Much of this disparity is due to differences in access to health care and personal health status, say researchers at the Northwestern University Feinberg School of Medicine in Chicago.
They examined data from the 1998-2004 Health and Retirement Study, a national study of older Americans who are not living in health care facilities. They analyzed health and lifestyle data from almost 7,300 respondents who reported arthritis but did not have a disability at the beginning of the six-year study. The group was 85.5 percent whites, 9.3 percent blacks, 2.4 percent Spanish-speaking Hispanics and 2.9 percent English-speaking Hispanics.
Disability was defined as an inability to perform at least one task in the activities of daily living: dressing, walking across a room, getting in or out of bed, bathing, eating and going to the bathroom.
The researchers report in the August edition of Arthritis Care & Research that one out of six participants had difficulty performing at least one of those daily tasks by the end of the study. Blacks and Hispanics who spoke Spanish were almost twice as likely to report a disability than whites; Hispanics who spoke English had rates of disability that were similar to whites.
The researchers divided Hispanics according to language because of the possible impact that speaking English might have on a person's ability to understand health information and seek out care.
The researchers found that access to medical care and other health conditions accounted for much of the difference in disability rates. They report that, in addition to having fewer economic resources, minorities were more likely to be uninsured or rely on Medicaid coverage, both of which may result in a lower quality of care or difficulty finding care.

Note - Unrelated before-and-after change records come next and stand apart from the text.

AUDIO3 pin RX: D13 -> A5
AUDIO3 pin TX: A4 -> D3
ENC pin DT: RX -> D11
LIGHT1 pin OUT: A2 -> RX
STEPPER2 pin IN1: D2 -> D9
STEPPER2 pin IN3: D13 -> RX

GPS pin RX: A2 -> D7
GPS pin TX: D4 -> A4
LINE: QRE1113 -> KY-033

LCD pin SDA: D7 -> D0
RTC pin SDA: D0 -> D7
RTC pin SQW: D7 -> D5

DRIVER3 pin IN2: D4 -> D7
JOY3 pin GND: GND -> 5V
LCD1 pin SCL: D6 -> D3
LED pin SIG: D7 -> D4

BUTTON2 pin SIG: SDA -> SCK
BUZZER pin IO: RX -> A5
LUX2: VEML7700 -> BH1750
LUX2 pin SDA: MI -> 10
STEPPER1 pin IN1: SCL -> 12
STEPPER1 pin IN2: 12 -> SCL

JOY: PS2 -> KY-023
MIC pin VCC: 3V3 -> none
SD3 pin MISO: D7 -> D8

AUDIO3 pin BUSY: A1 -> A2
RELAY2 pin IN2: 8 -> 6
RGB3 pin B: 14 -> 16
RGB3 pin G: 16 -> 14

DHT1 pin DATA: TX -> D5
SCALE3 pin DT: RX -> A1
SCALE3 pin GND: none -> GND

The team also found that some of the differences in disability rates could be attributed to other chronic health conditions, physical limitations such as an inability to walk several blocks, and health behaviors such as smoking, alcohol consumption and regular exercise.
"At the clinical level, not only should treatment of co-morbid conditions be considered, but also disease prevention, prevention and treatment of functional limitations, and promotion of healthy behaviors should be a priority for all patients with arthritis to prevent the development of disability," the authors said in a prepared statement. Future research should be directed at how to more effectively deliver such programs especially to minority populations.